Homeless psychos, semiliterates, and non-native English speakers who take to prose with ambition: The only way to reinvigorate the language is to get these guys to do it for us. I've met psychologically shaky indigents in soup kitchens with blogs they maintain from public libraries whose prose style shit-kicks Burroughs a hundred years into the past. I've seen kids with only a rudimentary command of the English language post reviews of junk they love on Amazon and wind up with incredible, heart-shreddingly poetic sentences I'd have never dreamed possible. And I've seen unbelievable, unintentional comedy from writers who've never finished a book in their life but still think they can pen a masterpiece. I'm probably more influenced by this stuff than I am by many of the supposed 'classics.'

Cerebus: One man marching to a beat of his own for thirty years. Just knowing it exists is proof you can accomplish anything even if you about kill yourself in the process. The insane digressions, the technical proficiency, the over-reaching literary ambitions, the bizarre issue-long essays about feminism and the Torah...oh, and the perfect ventriloquism of actual historical figures functioning as characters, Gerhard's photorealistic backgrounds, the character depth, and the obstinate, unforgettable aardvark. Saying "ahead of its time" is a little inadequate.

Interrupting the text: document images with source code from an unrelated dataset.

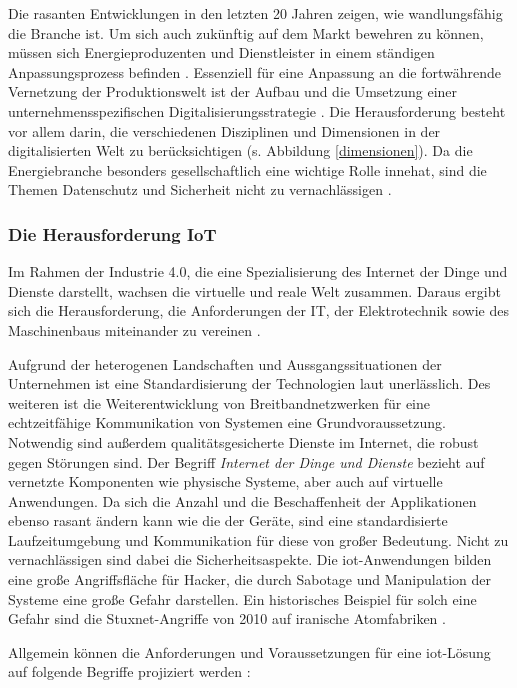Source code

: \noindent Die rasanten Entwicklungen in den letzten 20 Jahren zeigen, wie wandlungsfähig die Branche ist. Um sich auch zukünftig auf dem Markt bewehren zu können, müssen sich Energieproduzenten und Dienstleister in einem ständigen Anpassungsprozess befinden \citep{Doleski2015}. Essenziell für eine Anpassung an die fortwährende Vernetzung der Produktionswelt ist der Aufbau und die Umsetzung einer unternehmensspezifischen Digitalisierungsstrategie \citep{Koester2017}. Die Herausforderung besteht vor allem darin, die verschiedenen Disziplinen und Dimensionen in der digitalisierten Welt zu berücksichtigen (s. Abbildung \ref{dimensionen}).  Da die Energiebranche besonders gesellschaftlich eine wichtige Rolle innehat, sind die Themen Datenschutz und Sicherheit nicht zu vernachlässigen \citep{Utecht2018}.


\subsubsection{Die Herausforderung IoT}\label{general}

Im Rahmen der Industrie 4.0, die eine Spezialisierung des Internet der Dinge und Dienste darstellt, wachsen die virtuelle und reale Welt zusammen. Daraus ergibt sich die Herausforderung, die Anforderungen der IT, der Elektrotechnik sowie des Maschinenbaus miteinander zu vereinen \citep{Huebner2017}.

\noindent Aufgrund der heterogenen Landschaften und Aussgangssituationen der Unternehmen ist eine Standardisierung der Technologien laut \citet{Bauer2014} unerlässlich. Des weiteren ist die Weiterentwicklung von Breitbandnetzwerken für eine echtzeitfähige Kommunikation von Systemen eine Grundvoraussetzung. Notwendig sind außerdem qualitätsgesicherte Dienste im Internet, die robust gegen Störungen sind. Der Begriff \textit{Internet der Dinge und Dienste} bezieht auf vernetzte Komponenten wie physische Systeme, aber auch auf virtuelle Anwendungen. Da sich die Anzahl und die Beschaffenheit der Applikationen ebenso rasant ändern kann wie die der Geräte, sind eine standardisierte Laufzeitumgebung und Kommunikation für diese von großer Bedeutung. Nicht zu vernachlässigen sind dabei die Sicherheitsaspekte. Die \ac{iot}-Anwendungen bilden eine große Angriffsfläche für Hacker, die durch Sabotage und Manipulation der Systeme eine große Gefahr darstellen. Ein historisches Beispiel für solch eine Gefahr sind die Stuxnet-Angriffe von 2010 auf iranische Atomfabriken \citep{Bauer2014}.

\noindent Allgemein können die Anforderungen und Voraussetzungen für eine \ac{iot}-Lösung auf folgende Begriffe projiziert werden \citep{Acharya2019}:

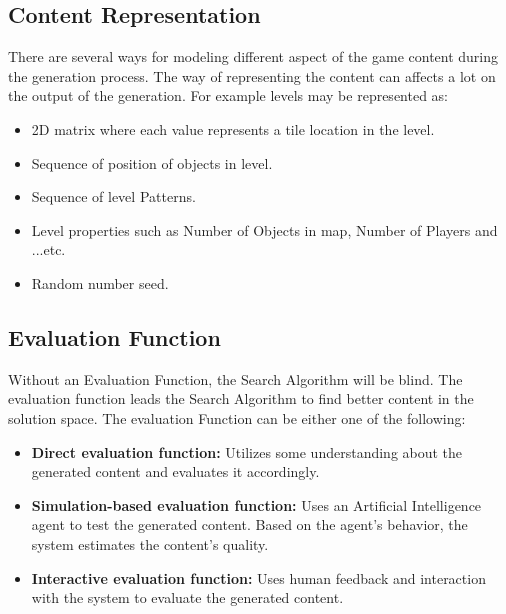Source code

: \subsection{Content Representation}
There are several ways for modeling different aspect of the game content during the generation process. The way of representing the content can affects a lot on the output of the generation. For example levels may be represented as:\cite{pcgBookSearch}
\begin{itemize}\itemsep0pt \parskip0pt 
	\item 2D matrix where each value represents a tile location in the level.
	\item Sequence of position of objects in level.
	\item Sequence of level Patterns.
	\item Level properties such as Number of Objects in map, Number of Players and ...etc.
	\item Random number seed.
\end{itemize}

\subsection{Evaluation Function}
Without an Evaluation Function, the Search Algorithm will be blind. The evaluation function leads the Search Algorithm to find better content in the solution space. The evaluation Function can be either one of the following:\cite{pcgBookSearch}
\begin{itemize}\itemsep0pt \parskip0pt 
	\item \textbf{Direct evaluation function:} Utilizes some understanding about the generated content and evaluates it accordingly.
	\item \textbf{Simulation-based evaluation function:} Uses an Artificial Intelligence agent to test the generated content. Based on the agent's behavior, the system estimates the content's quality.
	\item \textbf{Interactive evaluation function:} Uses human feedback and interaction with the system to evaluate the generated content.
\end{itemize}

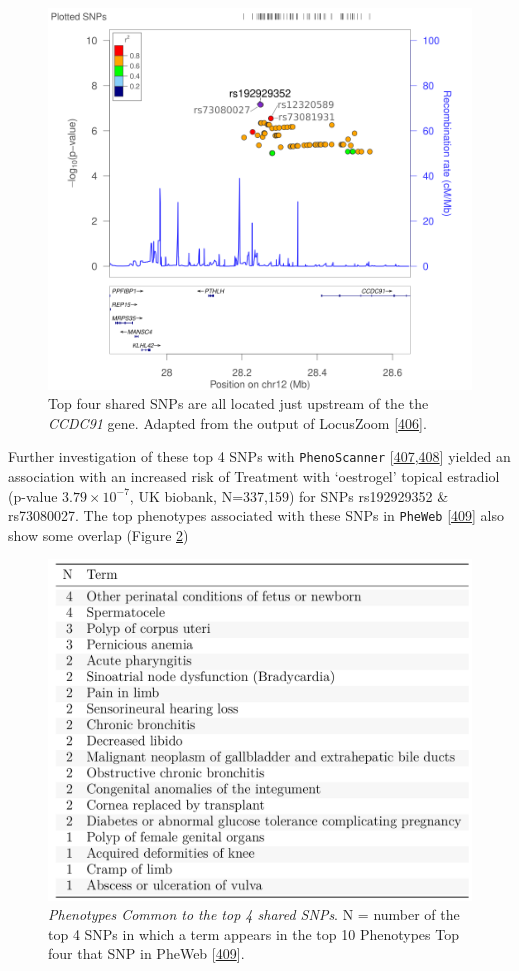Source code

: \documentclass[
]{book}
\begin{document}
\begin{figure}

{\centering \includegraphics[width=0.7\linewidth]{./figs/locusZoom_rs192929352_400kb} 

}

\caption{Top four shared SNPs are all located just upstream of the the \emph{CCDC91} gene. Adapted from the output of LocusZoom {[}\protect\hyperlink{ref-Pruim2011}{406}{]}.}\label{fig:locusZoom}
\end{figure}



Further investigation of these top 4 SNPs with \texttt{PhenoScanner} {[}\protect\hyperlink{ref-Staley2016}{407},\protect\hyperlink{ref-Kamat2019}{408}{]} yielded an association with an increased risk of Treatment with `oestrogel' topical estradiol (p-value \(3.79\times10^{-7}\), UK biobank, N=337,159) for SNPs rs192929352 \& rs73080027.
The top phenotypes associated with these SNPs in \texttt{PheWeb} {[}\protect\hyperlink{ref-GaglianoTaliun2020}{409}{]} also show some overlap (Figure \ref{fig:PheWebSets})

\begin{figure}

{\centering \includegraphics[width=0.5\linewidth]{./figs/PheWeb_sets} 

}

\caption{\emph{Phenotypes Common to the top 4 shared SNPs}. N = number of the top 4 SNPs in which a term appears in the top 10 Phenotypes Top four that SNP in PheWeb {[}\protect\hyperlink{ref-GaglianoTaliun2020}{409}{]}.}\label{fig:PheWebSets}
\end{figure}
\end{document}
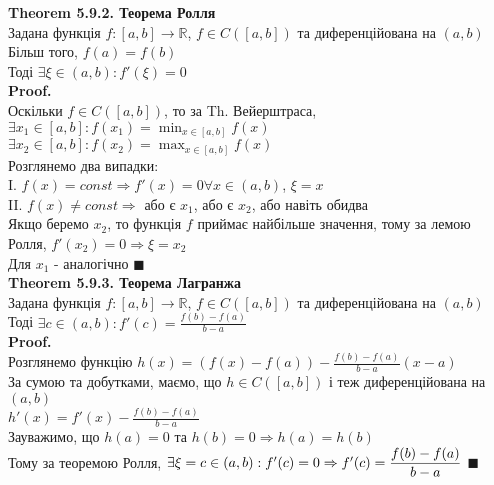 \documentclass[a4paper, 14pt]{extarticle}
\def\huge{\displaystyle}
\def\bigline{\vspace{5mm}\\}
\def\th#1{\textbf{Theorem {#1}}}
\def\proof{\textbf{Proof.}\\}
\def\bigline{\vspace{5mm}\\}
\def\qed{$\blacksquare$}
\begin{document}
\begin{figure}[H]
\centering
{}
\end{figure}

\th{5.9.2. Теорема Ролля}\\
Задана функція $f: [a,b] \to \mathbb{R}$, $f \in C([a,b])$ та диференційована на $(a,b)$\\
Більш того, $f(a) = f(b)$\\
Тоді $\exists \xi \in (a,b): f'(\xi) = 0$\\
\proof
Оскільки $f \in C([a,b])$, то за Th. Вейерштраса,\\
$\exists x_1 \in [a,b]: f(x_1) = \huge \min_{x \in [a,b]} f(x)$\\
$\exists x_2 \in [a,b]: f(x_2) = \huge \max_{x \in [a,b]} f(x)$\\
Розглянемо два випадки:\\
I. $f(x) = const \Rightarrow f'(x) = 0 \forall x \in (a,b)$, $\xi = x$\\
II. $f(x) \neq const \Rightarrow$ або є $x_1$, або є $x_2$, або навіть обидва\\
Якщо беремо $x_2$, то функція $f$ приймає найбільше значення, тому за лемою Ролля, $f'(x_2) = 0 \Rightarrow \xi = x_2$\\
Для $x_1$ - аналогічно \qed
\bigline
\th{5.9.3. Теорема Лагранжа}\\
Задана функція $f: [a,b] \to \mathbb{R}$, $f \in C([a,b])$ та диференційована на $(a,b)$\\
Тоді $\exists c \in (a,b): f'(c) = \huge \frac{f(b)-f(a)}{b-a}$\\
\proof
Розглянемо функцію $h(x) = \huge (f(x)-f(a))- \frac{f(b)-f(a)}{b-a}(x-a)$\\
За сумою та добутками, маємо, що $h \in C([a,b])$ і теж диференційована на $(a,b)$\\
$h'(x) = \huge f'(x) - \frac{f(b)-f(a)}{b-a}$\\
Зауважимо, що $h(a) = 0$ та $h(b) = 0 \Rightarrow h(a) = h(b)$\\
Тому за теоремою Ролля, $\exists \xi = c \in (a,b): f'(c) = 0 \\ \Rightarrow f'(c) = \huge \frac{f(b)-f(a)}{b-a}$ \qed
\end{document}
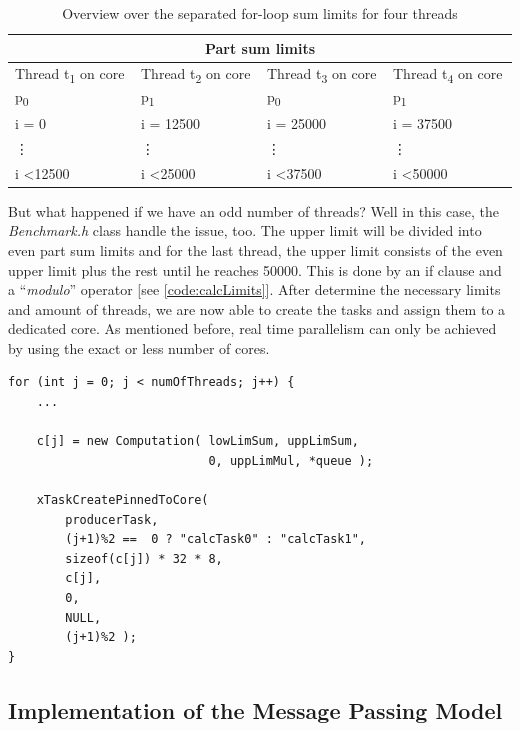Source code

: \renewcommand{\arraystretch}{1.5}

\begin{table}[h!]
	\centering
	\begin{tabular}{ | m{3cm} | m{3cm} | m{3cm} | m{3cm} |  }
		\hline
		\multicolumn{4}{|c|}{Part sum limits} \\
		\hline
		Thread t\textsubscript{1} on core p\textsubscript{0} & 
		Thread t\textsubscript{2} on core p\textsubscript{1} &
		Thread t\textsubscript{3} on core p\textsubscript{0} &
		Thread t\textsubscript{4} on core p\textsubscript{1} \\
		\hline
		i = 0 & i = 12500 & i = 25000 & i = 37500 \\
		\vdots & \vdots & \vdots & \vdots \\
		i \textless 12500 & i \textless 25000 & i \textless 37500 & i \textless 50000 \\
		\hline
	\end{tabular}
	\caption{ Overview over the separated for-loop sum limits for four threads }
	\label{table:partSumLimits}
\end{table}

But what happened if we have an odd number of threads? Well in this case, the \textit{Benchmark.h} class handle the issue, too. The upper limit will be divided into even part sum limits and for the last thread, the upper limit consists of the even upper limit plus the rest until he reaches 50000. This is done by an if clause and a ``\textit{modulo}'' operator [see \ref{code:calcLimits}]. After determine the necessary limits and amount of threads, we are now able to create the tasks and assign them to a dedicated core. As mentioned before, real time parallelism can only be achieved by using the exact or less number of cores. 

\begin{lstlisting}[label={code:createThreads}]
for (int j = 0; j < numOfThreads; j++) {
	...
	
	c[j] = new Computation(	lowLimSum, uppLimSum, 
							0, uppLimMul, *queue );
	
	xTaskCreatePinnedToCore(
		producerTask,
		(j+1)%2 ==  0 ? "calcTask0" : "calcTask1",
		sizeof(c[j]) * 32 * 8,
		c[j],
		0,
		NULL,
		(j+1)%2 );
}
\end{lstlisting}  

\newpage

\subsection{Implementation of the Message Passing Model}

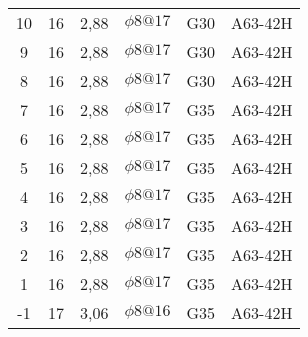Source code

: \begin{table}[H]
\begin{tabular}{ccrlcc}
            10    & 16    & 2,88  & $\phi8@17$ & G30   & A63-42H \\
            9     & 16    & 2,88  & $\phi8@17$ & G30   & A63-42H \\
            8     & 16    & 2,88  & $\phi8@17$ & G30   & A63-42H \\
            7     & 16    & 2,88  & $\phi8@17$ & G35   & A63-42H \\
            6     & 16    & 2,88  & $\phi8@17$ & G35   & A63-42H \\
            5     & 16    & 2,88  & $\phi8@17$ & G35   & A63-42H \\
            4     & 16    & 2,88  & $\phi8@17$ & G35   & A63-42H \\
            3     & 16    & 2,88  & $\phi8@17$ & G35   & A63-42H \\
            2     & 16    & 2,88  & $\phi8@17$ & G35   & A63-42H \\
            1     & 16    & 2,88  & $\phi8@17$ & G35   & A63-42H \\
            -1    & 17    & 3,06  & $\phi8@16$ & G35   & A63-42H \bigstrut[b]\\
            \hline
        \end{tabular}%
      \label{materiales}%
    \end{table}%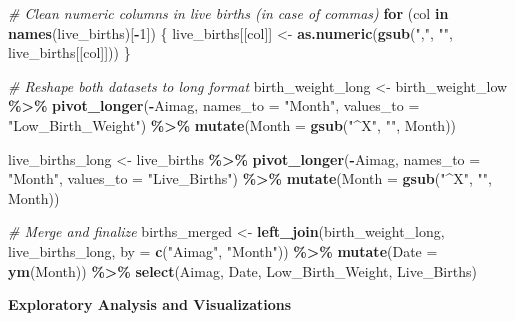 \documentclass[
]{article}
\newenvironment{Shaded}{\begin{snugshade}}{\end{snugshade}}
\newcommand{\AttributeTok}[1]{\textcolor[rgb]{0.13,0.29,0.53}{#1}}
\newcommand{\CommentTok}[1]{\textcolor[rgb]{0.56,0.35,0.01}{\textit{#1}}}
\newcommand{\ControlFlowTok}[1]{\textcolor[rgb]{0.13,0.29,0.53}{\textbf{#1}}}
\newcommand{\DecValTok}[1]{\textcolor[rgb]{0.00,0.00,0.81}{#1}}
\newcommand{\FunctionTok}[1]{\textcolor[rgb]{0.13,0.29,0.53}{\textbf{#1}}}
\newcommand{\NormalTok}[1]{#1}
\newcommand{\OtherTok}[1]{\textcolor[rgb]{0.56,0.35,0.01}{#1}}
\newcommand{\SpecialCharTok}[1]{\textcolor[rgb]{0.81,0.36,0.00}{\textbf{#1}}}
\newcommand{\StringTok}[1]{\textcolor[rgb]{0.31,0.60,0.02}{#1}}
\begin{document}
\begin{Shaded}
\begin{Highlighting}[]
\CommentTok{\# Clean numeric columns in live births (in case of commas)}
\ControlFlowTok{for}\NormalTok{ (col }\ControlFlowTok{in} \FunctionTok{names}\NormalTok{(live\_births)[}\SpecialCharTok{{-}}\DecValTok{1}\NormalTok{]) \{}
\NormalTok{  live\_births[[col]] }\OtherTok{\textless{}{-}} \FunctionTok{as.numeric}\NormalTok{(}\FunctionTok{gsub}\NormalTok{(}\StringTok{","}\NormalTok{, }\StringTok{""}\NormalTok{, live\_births[[col]]))}
\NormalTok{\}}

\CommentTok{\# Reshape both datasets to long format}
\NormalTok{birth\_weight\_long }\OtherTok{\textless{}{-}}\NormalTok{ birth\_weight\_low }\SpecialCharTok{\%\textgreater{}\%}
  \FunctionTok{pivot\_longer}\NormalTok{(}\SpecialCharTok{{-}}\NormalTok{Aimag, }\AttributeTok{names\_to =} \StringTok{"Month"}\NormalTok{, }\AttributeTok{values\_to =} \StringTok{"Low\_Birth\_Weight"}\NormalTok{) }\SpecialCharTok{\%\textgreater{}\%}
  \FunctionTok{mutate}\NormalTok{(}\AttributeTok{Month =} \FunctionTok{gsub}\NormalTok{(}\StringTok{"\^{}X"}\NormalTok{, }\StringTok{""}\NormalTok{, Month))}

\NormalTok{live\_births\_long }\OtherTok{\textless{}{-}}\NormalTok{ live\_births }\SpecialCharTok{\%\textgreater{}\%}
  \FunctionTok{pivot\_longer}\NormalTok{(}\SpecialCharTok{{-}}\NormalTok{Aimag, }\AttributeTok{names\_to =} \StringTok{"Month"}\NormalTok{, }\AttributeTok{values\_to =} \StringTok{"Live\_Births"}\NormalTok{) }\SpecialCharTok{\%\textgreater{}\%}
  \FunctionTok{mutate}\NormalTok{(}\AttributeTok{Month =} \FunctionTok{gsub}\NormalTok{(}\StringTok{"\^{}X"}\NormalTok{, }\StringTok{""}\NormalTok{, Month))}

\CommentTok{\# Merge and finalize}
\NormalTok{births\_merged }\OtherTok{\textless{}{-}} \FunctionTok{left\_join}\NormalTok{(birth\_weight\_long, live\_births\_long, }\AttributeTok{by =} \FunctionTok{c}\NormalTok{(}\StringTok{"Aimag"}\NormalTok{, }\StringTok{"Month"}\NormalTok{)) }\SpecialCharTok{\%\textgreater{}\%}
  \FunctionTok{mutate}\NormalTok{(}\AttributeTok{Date =} \FunctionTok{ym}\NormalTok{(Month)) }\SpecialCharTok{\%\textgreater{}\%}
  \FunctionTok{select}\NormalTok{(Aimag, Date, Low\_Birth\_Weight, Live\_Births)}
\end{Highlighting}
\end{Shaded}

\textbf{Exploratory Analysis and Visualizations}
\end{document}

Neon Genesis Evangelion: Evangelion feels like Anno's personal letter to the viewer, while managing to mean wildly different things to different people. I credit it largely for being able to end on a sustained note of disgust - something that takes an incredible amount of daring given the bullshit expectations of most audience bases. This is unadulterated fourteen hour catharsis.

Music: Why narrow it down? Your tastes change over time, but the high you get from the best of it is the same. Music can make you want to live, it can soundtrack the half-forgotten dreams that surprise you with their strangeness on days when you sleep in too much, it can provoke murder, caresses, everything.